EXERCISE AIM: Go through the records and copy each line where the word "input" occurs.

Web document revisions:
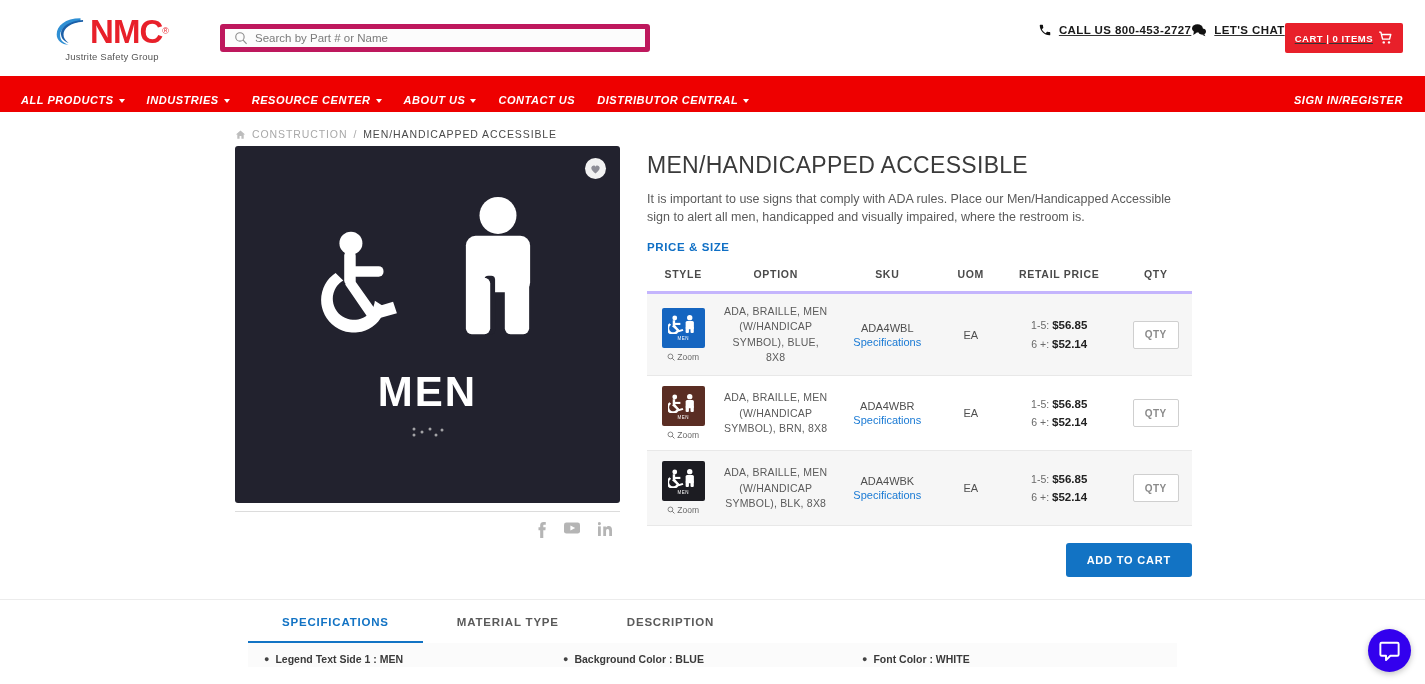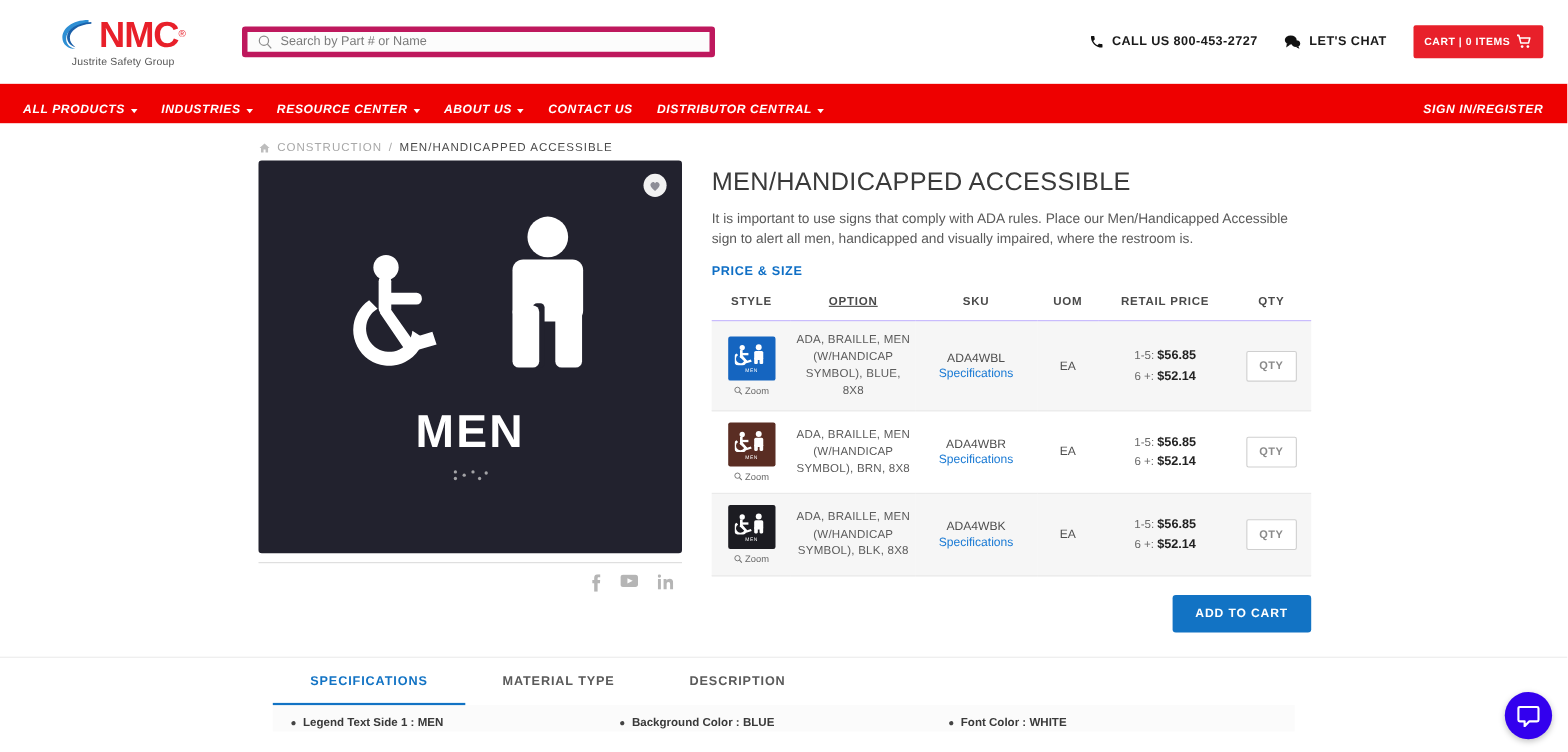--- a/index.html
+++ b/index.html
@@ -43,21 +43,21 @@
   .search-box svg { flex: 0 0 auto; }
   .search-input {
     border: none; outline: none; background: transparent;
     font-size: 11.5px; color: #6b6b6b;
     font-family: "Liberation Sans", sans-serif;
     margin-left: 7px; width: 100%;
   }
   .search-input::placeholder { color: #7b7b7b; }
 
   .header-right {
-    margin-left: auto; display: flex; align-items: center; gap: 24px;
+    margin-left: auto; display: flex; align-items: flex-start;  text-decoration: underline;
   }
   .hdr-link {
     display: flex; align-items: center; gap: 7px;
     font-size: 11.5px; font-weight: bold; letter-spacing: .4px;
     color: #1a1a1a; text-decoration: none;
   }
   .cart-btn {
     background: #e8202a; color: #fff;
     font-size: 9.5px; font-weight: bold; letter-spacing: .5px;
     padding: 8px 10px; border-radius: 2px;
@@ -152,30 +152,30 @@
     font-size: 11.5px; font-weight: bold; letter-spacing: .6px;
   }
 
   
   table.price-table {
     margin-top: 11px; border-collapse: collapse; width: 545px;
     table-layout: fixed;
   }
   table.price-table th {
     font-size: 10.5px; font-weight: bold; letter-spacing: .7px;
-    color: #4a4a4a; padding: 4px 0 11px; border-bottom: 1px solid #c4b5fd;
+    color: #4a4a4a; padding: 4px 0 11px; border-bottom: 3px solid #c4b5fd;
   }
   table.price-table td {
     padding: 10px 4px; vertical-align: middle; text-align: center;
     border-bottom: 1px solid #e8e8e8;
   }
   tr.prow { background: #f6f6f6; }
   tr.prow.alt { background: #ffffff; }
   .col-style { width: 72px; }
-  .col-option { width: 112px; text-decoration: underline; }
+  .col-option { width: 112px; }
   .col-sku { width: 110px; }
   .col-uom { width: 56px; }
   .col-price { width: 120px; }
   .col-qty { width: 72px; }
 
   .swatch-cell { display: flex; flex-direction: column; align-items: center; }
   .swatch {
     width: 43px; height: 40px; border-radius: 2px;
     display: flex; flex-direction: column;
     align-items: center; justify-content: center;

REPLY TO THE TASK:
   .search-input {
   .search-input::placeholder { color: #7b7b7b; }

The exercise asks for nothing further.